(TASK DATA)
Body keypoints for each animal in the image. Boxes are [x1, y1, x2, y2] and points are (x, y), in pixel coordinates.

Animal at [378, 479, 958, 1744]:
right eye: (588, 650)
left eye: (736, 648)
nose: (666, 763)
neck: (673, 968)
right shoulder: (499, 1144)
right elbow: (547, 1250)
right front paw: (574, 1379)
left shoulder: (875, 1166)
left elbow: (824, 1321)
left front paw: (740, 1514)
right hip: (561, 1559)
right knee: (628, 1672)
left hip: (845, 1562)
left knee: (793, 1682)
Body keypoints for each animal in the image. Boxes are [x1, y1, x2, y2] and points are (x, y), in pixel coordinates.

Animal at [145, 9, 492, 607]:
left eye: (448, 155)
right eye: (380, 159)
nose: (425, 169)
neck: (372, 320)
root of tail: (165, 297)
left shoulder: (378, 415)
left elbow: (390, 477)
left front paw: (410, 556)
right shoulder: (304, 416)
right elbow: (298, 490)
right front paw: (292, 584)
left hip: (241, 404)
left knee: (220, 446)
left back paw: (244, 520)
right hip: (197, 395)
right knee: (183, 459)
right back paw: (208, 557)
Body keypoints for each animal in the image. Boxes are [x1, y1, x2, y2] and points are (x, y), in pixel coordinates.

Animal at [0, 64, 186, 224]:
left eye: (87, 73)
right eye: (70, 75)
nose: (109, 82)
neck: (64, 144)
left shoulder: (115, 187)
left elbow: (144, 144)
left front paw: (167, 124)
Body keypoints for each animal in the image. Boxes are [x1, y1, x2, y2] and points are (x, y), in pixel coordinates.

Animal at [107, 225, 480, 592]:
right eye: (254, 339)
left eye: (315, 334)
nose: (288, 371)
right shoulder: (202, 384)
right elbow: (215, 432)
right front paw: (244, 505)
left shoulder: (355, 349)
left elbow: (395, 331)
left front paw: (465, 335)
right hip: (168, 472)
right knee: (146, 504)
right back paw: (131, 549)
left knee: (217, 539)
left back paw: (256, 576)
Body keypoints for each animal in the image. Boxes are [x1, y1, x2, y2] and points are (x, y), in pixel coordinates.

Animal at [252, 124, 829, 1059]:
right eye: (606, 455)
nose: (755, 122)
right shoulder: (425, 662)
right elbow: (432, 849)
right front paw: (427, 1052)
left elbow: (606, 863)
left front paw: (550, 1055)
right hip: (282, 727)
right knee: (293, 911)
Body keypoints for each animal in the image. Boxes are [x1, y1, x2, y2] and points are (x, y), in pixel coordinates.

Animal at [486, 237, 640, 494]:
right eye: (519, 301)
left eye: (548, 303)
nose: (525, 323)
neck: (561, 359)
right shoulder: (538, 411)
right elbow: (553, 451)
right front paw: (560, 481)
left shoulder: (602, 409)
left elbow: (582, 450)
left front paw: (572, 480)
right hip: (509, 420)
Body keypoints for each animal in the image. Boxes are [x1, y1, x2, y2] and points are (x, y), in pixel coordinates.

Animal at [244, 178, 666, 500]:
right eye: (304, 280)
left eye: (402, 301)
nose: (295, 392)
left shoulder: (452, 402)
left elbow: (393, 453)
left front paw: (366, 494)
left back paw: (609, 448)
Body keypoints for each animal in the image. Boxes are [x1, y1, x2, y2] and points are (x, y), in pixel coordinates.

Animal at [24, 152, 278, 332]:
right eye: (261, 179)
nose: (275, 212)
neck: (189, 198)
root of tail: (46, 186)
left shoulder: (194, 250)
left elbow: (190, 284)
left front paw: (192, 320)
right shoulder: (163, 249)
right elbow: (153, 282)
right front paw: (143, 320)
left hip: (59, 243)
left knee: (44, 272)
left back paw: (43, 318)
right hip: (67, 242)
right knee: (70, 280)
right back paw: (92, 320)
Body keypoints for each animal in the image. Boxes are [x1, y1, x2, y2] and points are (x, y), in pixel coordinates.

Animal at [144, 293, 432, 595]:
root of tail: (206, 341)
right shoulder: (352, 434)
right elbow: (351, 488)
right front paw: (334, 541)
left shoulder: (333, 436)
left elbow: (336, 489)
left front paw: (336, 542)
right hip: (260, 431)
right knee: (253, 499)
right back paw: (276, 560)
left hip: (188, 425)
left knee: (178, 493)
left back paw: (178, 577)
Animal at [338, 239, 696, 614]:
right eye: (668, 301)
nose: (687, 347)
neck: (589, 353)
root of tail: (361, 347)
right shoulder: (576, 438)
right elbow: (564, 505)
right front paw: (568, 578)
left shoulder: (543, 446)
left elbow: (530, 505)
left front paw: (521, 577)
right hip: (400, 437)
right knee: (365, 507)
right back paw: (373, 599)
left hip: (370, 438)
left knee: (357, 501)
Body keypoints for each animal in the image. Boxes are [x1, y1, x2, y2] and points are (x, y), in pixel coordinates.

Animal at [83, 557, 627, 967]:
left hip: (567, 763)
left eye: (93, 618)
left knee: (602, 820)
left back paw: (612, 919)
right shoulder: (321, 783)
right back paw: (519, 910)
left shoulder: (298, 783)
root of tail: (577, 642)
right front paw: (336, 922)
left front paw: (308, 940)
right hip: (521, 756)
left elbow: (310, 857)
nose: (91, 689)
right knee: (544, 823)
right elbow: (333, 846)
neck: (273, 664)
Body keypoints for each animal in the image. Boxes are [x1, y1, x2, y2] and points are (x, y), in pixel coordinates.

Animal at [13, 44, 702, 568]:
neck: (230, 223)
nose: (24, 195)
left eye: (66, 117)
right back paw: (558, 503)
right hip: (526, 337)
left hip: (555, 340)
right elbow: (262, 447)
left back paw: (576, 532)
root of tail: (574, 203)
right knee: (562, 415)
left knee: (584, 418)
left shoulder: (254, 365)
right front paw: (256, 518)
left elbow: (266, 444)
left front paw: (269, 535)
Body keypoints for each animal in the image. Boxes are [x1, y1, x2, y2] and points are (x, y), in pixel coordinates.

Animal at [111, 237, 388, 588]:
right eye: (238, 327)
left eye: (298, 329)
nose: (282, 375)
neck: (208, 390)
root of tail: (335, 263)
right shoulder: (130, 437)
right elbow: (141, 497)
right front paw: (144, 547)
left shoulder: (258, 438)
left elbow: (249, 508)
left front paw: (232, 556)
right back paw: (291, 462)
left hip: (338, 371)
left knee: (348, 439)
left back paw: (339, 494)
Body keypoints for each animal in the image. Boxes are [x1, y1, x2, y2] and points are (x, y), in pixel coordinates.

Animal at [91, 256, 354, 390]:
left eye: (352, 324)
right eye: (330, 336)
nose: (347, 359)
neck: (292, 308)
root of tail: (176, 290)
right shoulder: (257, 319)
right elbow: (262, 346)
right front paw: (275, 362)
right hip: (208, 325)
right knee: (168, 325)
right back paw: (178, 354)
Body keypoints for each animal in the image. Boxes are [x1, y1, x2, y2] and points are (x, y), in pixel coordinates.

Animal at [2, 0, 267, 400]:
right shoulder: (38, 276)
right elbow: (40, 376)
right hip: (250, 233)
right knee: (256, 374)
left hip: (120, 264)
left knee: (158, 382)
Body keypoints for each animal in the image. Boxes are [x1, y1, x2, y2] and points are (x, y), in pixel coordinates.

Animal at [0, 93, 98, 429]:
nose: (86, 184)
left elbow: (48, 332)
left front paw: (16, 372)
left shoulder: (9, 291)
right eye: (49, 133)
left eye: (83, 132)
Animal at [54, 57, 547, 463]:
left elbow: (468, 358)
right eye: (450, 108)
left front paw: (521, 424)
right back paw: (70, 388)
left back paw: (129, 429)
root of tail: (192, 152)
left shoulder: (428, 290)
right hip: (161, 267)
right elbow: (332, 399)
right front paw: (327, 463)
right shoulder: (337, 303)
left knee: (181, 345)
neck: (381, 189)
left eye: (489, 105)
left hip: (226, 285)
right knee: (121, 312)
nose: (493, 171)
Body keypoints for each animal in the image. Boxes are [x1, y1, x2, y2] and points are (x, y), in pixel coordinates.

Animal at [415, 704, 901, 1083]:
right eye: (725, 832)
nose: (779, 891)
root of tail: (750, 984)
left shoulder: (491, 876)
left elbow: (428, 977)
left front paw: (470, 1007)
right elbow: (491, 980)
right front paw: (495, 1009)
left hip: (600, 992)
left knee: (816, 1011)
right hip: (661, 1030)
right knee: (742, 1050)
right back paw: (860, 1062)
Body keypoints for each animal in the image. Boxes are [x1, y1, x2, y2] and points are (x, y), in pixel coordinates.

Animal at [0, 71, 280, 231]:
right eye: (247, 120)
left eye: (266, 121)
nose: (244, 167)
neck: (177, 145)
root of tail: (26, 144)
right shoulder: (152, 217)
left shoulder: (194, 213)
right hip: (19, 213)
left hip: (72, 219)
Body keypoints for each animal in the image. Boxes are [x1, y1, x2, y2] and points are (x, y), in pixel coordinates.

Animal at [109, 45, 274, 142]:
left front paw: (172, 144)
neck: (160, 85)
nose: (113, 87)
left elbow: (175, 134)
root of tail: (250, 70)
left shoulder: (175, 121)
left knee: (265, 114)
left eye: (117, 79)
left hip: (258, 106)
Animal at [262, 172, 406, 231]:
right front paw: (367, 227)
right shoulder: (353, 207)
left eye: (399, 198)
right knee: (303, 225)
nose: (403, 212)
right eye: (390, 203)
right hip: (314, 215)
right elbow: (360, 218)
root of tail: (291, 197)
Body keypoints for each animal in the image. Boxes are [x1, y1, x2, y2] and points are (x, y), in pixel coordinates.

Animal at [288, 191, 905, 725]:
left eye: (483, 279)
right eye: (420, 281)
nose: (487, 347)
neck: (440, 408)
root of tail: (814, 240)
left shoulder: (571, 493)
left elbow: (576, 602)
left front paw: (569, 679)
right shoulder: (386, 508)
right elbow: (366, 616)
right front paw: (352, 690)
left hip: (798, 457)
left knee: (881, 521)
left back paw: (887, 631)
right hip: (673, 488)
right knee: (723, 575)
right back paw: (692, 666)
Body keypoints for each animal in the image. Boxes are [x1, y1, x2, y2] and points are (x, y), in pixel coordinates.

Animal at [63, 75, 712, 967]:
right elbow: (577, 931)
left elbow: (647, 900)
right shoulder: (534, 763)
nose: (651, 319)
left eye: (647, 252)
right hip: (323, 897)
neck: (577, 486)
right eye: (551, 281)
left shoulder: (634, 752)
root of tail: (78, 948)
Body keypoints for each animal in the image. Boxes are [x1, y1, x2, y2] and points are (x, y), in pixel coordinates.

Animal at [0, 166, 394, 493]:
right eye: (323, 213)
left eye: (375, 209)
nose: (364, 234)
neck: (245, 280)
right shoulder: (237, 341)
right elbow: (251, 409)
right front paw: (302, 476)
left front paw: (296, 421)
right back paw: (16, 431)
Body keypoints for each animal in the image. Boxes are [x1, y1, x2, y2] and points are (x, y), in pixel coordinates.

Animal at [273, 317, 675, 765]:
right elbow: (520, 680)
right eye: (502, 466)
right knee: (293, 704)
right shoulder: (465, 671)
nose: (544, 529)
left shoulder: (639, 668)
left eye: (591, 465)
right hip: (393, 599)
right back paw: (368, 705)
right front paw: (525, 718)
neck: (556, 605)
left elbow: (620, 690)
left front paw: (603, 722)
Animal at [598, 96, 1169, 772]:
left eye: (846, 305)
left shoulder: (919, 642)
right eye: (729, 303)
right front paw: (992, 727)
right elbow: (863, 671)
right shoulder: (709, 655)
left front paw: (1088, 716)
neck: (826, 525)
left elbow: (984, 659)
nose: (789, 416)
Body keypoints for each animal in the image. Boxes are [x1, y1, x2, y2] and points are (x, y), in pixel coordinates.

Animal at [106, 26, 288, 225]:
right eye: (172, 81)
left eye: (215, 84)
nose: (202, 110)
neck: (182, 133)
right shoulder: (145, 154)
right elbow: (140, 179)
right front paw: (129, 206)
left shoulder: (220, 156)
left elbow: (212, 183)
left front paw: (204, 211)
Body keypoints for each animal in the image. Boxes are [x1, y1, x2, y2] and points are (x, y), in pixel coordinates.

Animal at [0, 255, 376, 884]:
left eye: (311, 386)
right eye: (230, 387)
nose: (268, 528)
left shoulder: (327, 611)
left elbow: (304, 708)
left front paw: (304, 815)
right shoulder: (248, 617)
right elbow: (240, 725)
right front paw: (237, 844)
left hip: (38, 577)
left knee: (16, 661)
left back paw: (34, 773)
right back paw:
(End TASK DATA)
-- WORK ITEM --
Using the records above, copy word for word the line with "left eye: (489, 105)", the line with "root of tail: (814, 240)", and every line between them.

-- EXERCISE SOLUTION --
left eye: (489, 105)
left hip: (226, 285)
right knee: (121, 312)
nose: (493, 171)
Body keypoints for each animal in the image. Boxes are [x1, y1, x2, y2] and points are (x, y), in pixel coordinates.

Animal at [415, 704, 901, 1083]:
right eye: (725, 832)
nose: (779, 891)
root of tail: (750, 984)
left shoulder: (491, 876)
left elbow: (428, 977)
left front paw: (470, 1007)
right elbow: (491, 980)
right front paw: (495, 1009)
left hip: (600, 992)
left knee: (816, 1011)
right hip: (661, 1030)
right knee: (742, 1050)
right back paw: (860, 1062)
Body keypoints for each animal in the image. Boxes are [x1, y1, x2, y2] and points are (x, y), in pixel coordinates.

Animal at [0, 71, 280, 231]:
right eye: (247, 120)
left eye: (266, 121)
nose: (244, 167)
neck: (177, 145)
root of tail: (26, 144)
right shoulder: (152, 217)
left shoulder: (194, 213)
right hip: (19, 213)
left hip: (72, 219)
Body keypoints for each animal in the image. Boxes are [x1, y1, x2, y2] and points are (x, y), in pixel coordinates.

Animal at [109, 45, 274, 142]:
left front paw: (172, 144)
neck: (160, 85)
nose: (113, 87)
left elbow: (175, 134)
root of tail: (250, 70)
left shoulder: (175, 121)
left knee: (265, 114)
left eye: (117, 79)
left hip: (258, 106)
Animal at [262, 172, 406, 231]:
right front paw: (367, 227)
right shoulder: (353, 207)
left eye: (399, 198)
right knee: (303, 225)
nose: (403, 212)
right eye: (390, 203)
right hip: (314, 215)
right elbow: (360, 218)
root of tail: (291, 197)
Body keypoints for each animal in the image. Boxes are [x1, y1, x2, y2] and points are (x, y), in pixel coordinates.

Animal at [288, 191, 905, 725]:
left eye: (483, 279)
right eye: (420, 281)
nose: (487, 347)
neck: (440, 408)
root of tail: (814, 240)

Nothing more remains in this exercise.